I would have to respectfully disagree with you Complete. Silverlight is simply a subset of WPF with the functionality between them getting closer together. Silverlight is not ASP.NET centric, though I could see how you might think it is. The default project for Visual Studio will create an ASP.NET page and an HTML page that you can use to host your Silverlight app, which really boils down to 1 or more .XAP files, heck you can even host your .XAP within a SharePoint page.
Silverlight is a cross-browser, cross-platform solution. So if you need to develop a solution that is web based and needs to work on Windows/Linux/Mac than Silverlight is your solution. If you need to develop a solution that is for Windows only machines than Silverlight or WPF could work for you. This choice comes down to your needs, do you need deep OS integration? Then WPF is the right solution. Can you get away with printing, file system access and integration via COM? Then Silvelright may be just fine.

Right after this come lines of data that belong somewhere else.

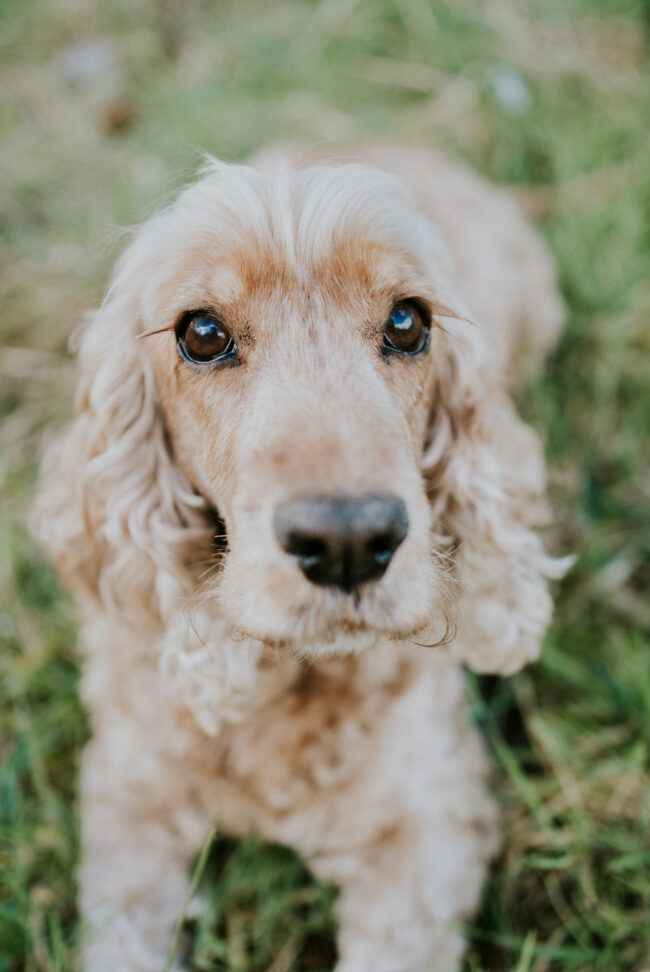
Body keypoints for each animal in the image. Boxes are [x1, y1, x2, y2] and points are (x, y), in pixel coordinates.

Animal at [33, 140, 564, 968]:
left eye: (408, 322)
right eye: (202, 333)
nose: (349, 543)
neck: (289, 677)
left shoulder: (429, 826)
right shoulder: (128, 796)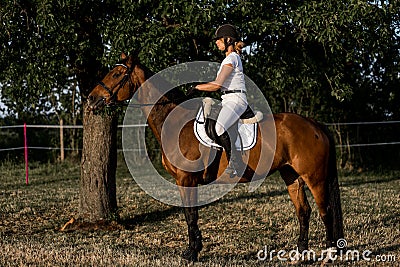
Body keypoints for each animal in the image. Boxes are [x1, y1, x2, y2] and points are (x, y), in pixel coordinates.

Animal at [87, 52, 344, 264]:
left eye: (117, 74)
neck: (176, 124)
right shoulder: (184, 181)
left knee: (325, 211)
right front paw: (194, 249)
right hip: (291, 175)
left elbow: (190, 215)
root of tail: (314, 124)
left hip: (315, 178)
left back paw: (329, 254)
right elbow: (190, 215)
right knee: (304, 211)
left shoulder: (186, 179)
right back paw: (300, 254)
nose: (91, 99)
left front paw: (192, 253)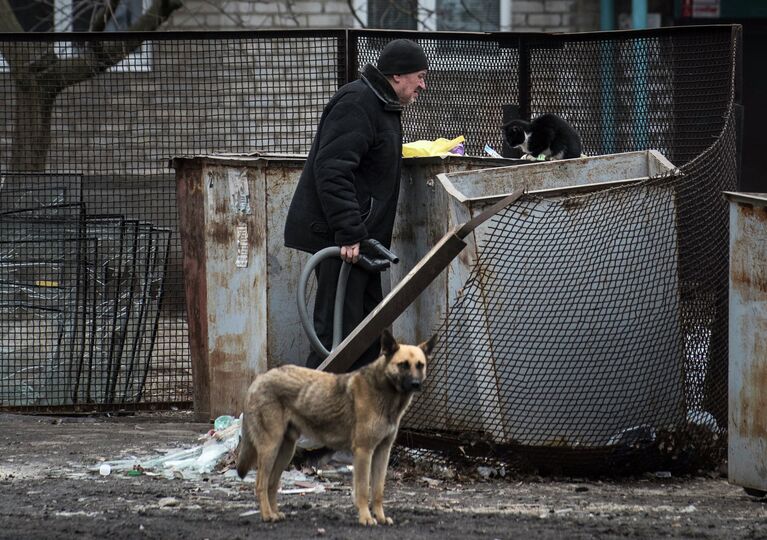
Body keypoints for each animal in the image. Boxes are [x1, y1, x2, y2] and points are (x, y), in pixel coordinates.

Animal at [237, 332, 436, 524]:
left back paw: (275, 513)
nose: (416, 384)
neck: (385, 393)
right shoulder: (364, 452)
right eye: (403, 365)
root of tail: (259, 379)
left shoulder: (382, 452)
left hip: (285, 451)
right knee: (260, 485)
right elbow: (363, 491)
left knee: (271, 484)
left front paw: (380, 517)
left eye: (420, 365)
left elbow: (378, 491)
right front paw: (366, 518)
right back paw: (266, 515)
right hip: (270, 448)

From an asthetics perspective they are pretty much the same with the big difference being 3D in WPF and no 3D in Silverlight.
So, to your point about Silverlight being able to use "cool" controls and not WPF, this is where I believe you just need to look a little deeper. WPF and Silverlight are both based on XAML, and almost 100% identical XAML. So if you can create (buy) a cool control for Silverlight you are almost guaranteed that there is a similar control for WPF.